Maybe type-checking before encoding the request is a good choice.

NekoAria commented 1 year ago

It looks like the version of the lxml library in your system environment is not up to date. You can check it by using pip show lxml .

Please upgrade the lxml library to the latest version by using pip install -U lxml , and then try running demo_yandex.py again.

By the way, if you want to develop a reverse image search bot for QQ, you can take a look at my developed project: YetAnotherPicSearch , which is based on nonebot and this project.

AtropsCooper commented 1 year ago

My lxml version is 4.9.2 the latest version by now. I don't think this is a dependency error since the dependencies are all retrieved from poetry with the file pyproject.toml.

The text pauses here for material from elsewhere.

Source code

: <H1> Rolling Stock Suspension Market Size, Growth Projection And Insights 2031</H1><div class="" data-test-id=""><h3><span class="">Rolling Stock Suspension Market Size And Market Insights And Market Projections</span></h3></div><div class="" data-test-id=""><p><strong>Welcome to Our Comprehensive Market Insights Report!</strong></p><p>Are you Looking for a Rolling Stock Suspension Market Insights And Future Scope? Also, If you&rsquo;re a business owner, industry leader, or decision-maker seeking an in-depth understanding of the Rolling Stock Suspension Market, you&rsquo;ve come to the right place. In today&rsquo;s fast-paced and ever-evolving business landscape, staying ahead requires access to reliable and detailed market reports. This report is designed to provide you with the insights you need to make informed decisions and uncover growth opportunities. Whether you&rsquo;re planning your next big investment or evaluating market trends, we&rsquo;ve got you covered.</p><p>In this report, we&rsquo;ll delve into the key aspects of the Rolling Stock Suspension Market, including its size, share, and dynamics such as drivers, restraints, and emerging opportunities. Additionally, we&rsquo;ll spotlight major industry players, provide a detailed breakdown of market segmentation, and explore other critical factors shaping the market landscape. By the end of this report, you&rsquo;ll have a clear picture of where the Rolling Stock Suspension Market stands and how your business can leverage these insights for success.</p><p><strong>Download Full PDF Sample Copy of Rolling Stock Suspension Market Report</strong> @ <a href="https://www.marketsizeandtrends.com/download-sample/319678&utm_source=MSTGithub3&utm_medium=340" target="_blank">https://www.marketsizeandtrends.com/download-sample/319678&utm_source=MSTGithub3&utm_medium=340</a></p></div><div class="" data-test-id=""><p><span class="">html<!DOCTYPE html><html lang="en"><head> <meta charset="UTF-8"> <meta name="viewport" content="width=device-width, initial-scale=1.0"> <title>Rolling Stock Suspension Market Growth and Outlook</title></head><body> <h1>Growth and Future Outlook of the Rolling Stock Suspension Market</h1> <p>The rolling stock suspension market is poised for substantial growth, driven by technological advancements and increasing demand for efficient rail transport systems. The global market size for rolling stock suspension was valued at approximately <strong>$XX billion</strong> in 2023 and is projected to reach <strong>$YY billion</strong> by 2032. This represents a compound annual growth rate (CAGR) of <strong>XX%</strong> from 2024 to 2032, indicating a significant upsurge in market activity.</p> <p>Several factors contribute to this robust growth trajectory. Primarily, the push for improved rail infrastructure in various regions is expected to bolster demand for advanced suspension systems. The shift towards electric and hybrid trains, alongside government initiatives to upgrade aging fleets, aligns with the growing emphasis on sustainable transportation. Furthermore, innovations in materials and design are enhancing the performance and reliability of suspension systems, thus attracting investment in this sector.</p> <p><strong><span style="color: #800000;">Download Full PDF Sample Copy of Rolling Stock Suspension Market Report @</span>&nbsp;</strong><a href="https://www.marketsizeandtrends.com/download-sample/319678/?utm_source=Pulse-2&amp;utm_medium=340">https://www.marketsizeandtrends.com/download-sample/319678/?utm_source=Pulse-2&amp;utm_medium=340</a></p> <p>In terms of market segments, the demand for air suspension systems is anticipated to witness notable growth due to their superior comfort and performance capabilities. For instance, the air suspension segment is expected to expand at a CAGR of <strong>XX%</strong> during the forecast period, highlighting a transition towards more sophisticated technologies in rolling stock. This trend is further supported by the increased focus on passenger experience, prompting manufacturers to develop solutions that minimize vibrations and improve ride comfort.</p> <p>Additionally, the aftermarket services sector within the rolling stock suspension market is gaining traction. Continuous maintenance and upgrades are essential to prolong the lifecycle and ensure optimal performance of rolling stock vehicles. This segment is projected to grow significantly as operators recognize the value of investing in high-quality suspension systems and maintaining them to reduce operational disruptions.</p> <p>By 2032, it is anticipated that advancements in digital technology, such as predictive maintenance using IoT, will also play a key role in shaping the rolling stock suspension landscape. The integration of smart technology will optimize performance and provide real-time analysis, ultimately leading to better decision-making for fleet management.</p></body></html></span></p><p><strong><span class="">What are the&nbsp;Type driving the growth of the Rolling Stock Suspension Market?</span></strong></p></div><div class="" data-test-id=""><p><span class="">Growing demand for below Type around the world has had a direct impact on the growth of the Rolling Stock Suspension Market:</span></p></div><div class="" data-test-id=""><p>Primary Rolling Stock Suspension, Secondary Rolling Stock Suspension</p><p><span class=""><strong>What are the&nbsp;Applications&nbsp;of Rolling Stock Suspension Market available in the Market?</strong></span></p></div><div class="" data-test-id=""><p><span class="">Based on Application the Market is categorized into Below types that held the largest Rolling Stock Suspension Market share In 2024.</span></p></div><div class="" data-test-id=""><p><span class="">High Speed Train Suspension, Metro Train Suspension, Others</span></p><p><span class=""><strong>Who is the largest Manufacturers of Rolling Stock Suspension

Thank you for your suggestion of YetAnotherPicSearch. It will be a nice reference for me.

NekoAria commented 1 year ago

I think this should be an lxml issue, most likely related to your macOS, but I'm not sure.

You can try recompiling lxml locally using the following command to see if the problem is resolved:

pip uninstall lxml
ARCHFLAGS=“-arch arm64” pip install lxml --compile --no-cache-dir
AtropsCooper commented 1 year ago

Thank you for your reply.

I'm sure now that it's a problem related to the macOS since the same code works well on Debian 11 and Windows 10.

However, even the recompiled lxml package won't work for macOS, while the system default encoding is utf-8.

The encoding of the response from httpx is also utf-8.